Kafka am Strand / Dr. Murakami und Mr. Night – Das Murakami Projekt

Von Stil und Anlage her ist Kafka am Strand einer der Murakamis, die regelmäßig ausgedehnte Fremdschamorgien versprechen. Mäandernde Plots voller Innenschau, eine eher beschauliche als städtische Atmosphäre und, was im Fall Murakamis sozusagen die wörtliche Übersetzung von Innenschau ist: ausgedehnte Beschäftigung mit Ejakulat und (in diesem Fall Teenager-) Penissen (der korrekte Plural übrigens: Penes)

Bisheriger Stand des Murakami-Projekts:
After Dark: Einer der besseren bis besten
Romane die ich je gelesen habe.

Wind: Recht cool für ein Debüt
1Q84: Yeah, Lets not talk about it…
Dance Dance Dance: Wie After Dark,
aber geschwätziger

Dr. Murakami und Mr. Night

Murakamis Werk zerfällt, soviel bin ich mittlerweile bereit zu sagen, in zwei ganz unterschiedliche Typen von Romanen: Coole, düstere, relativ dichte fantastische Mysterien einerseits; und gequält-philosophische Innerlichkeit andererseits, voller klebriger Sexphantasien und aufbauender „akzeptiere die Welt“-Messages. Ich möchte diese fortan zwei Autoren-Persönlichkeiten zu schreiben. Dr. Murakami (eine Inkarnation Dr. Sommers) und Mr. Night.

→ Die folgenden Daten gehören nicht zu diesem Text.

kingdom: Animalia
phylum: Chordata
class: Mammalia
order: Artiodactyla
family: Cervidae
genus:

Kafka am Strand ist definitiv ein Dr. Murakami. Aber: Er macht dafür erstaunlich viel Spaß. Immerhin, eine ewige Idealgeliebte, auf die das Bild der Traumfrau projiziert wird, spielt diesmal nur eine untergeordnete Rolle. Dafür sind die drei Handlungsstränge (der Rest des Netzes spricht von zwei, aber da der Ohnmachtsplot und der Nakataplot erst mit der Zeit verknüpft werden, sollte man strukturell von dreien sprechen) tatsächlich recht interessant, auf gute Weise skurril, und in zwei von drei Fällen sogar trotz quälender Längen recht spannend. Der Roman folgt den Abenteuern des ausgerissenen Kafka Tamura, der eines Tages mit Blut auf dem Hemd erwacht ist und versucht den ödipalen Fluch zu fliehen, er werde dereinst seinen Vater töten und mit der Mutter schlafen1. Dann den Ermittlungen des geistig eingeschränkten Nakata, dessen Fähigkeit mit Katzen zu sprechen ihn zu einem herausragenden Haustierdetektiv macht. Schließlich untersucht Kafka am Strand in Rückblenden einen Vorfall, bei dem eine Gruppe Kinder aus mysteriösen Gründen in Ohnmacht fiel.
Mit der Zeit wird der Knoten zwischen den Handlungsfäden dichter geknüpft, und das geschieht auf durchaus befriedigende Weise – wenn auch Murakami einmal mehr das Interesse an seinem anfänglichen Haupträtsel zu verlieren scheint und stattdessen neue metaphysische Figuren und Ereignisse erfindet, wie er gerade Lust hat2. Der Nakata-Plot ist sogar phasenweise richtig anrührend und einige Male auch verdammt lustig. Allerdings stürzt ausgerechnet der dann heftig ab, als mit Colonel Sanders einer dieser Murakami-Chraktere eingeführt wird, die ein „Prinzip“ verkörpern sollen, was natürlich nicht gelöst wird, indem das Prinzip durch die Handlung spürbar gemacht wird, sondern indem Sanders sich ausschweifend selbst erklärt. Das ist etwa, als predigte Goethes Mignon bei jeder sich bietenden Gelegenheit dem Leser ihre eigene symbolische Bedeutung.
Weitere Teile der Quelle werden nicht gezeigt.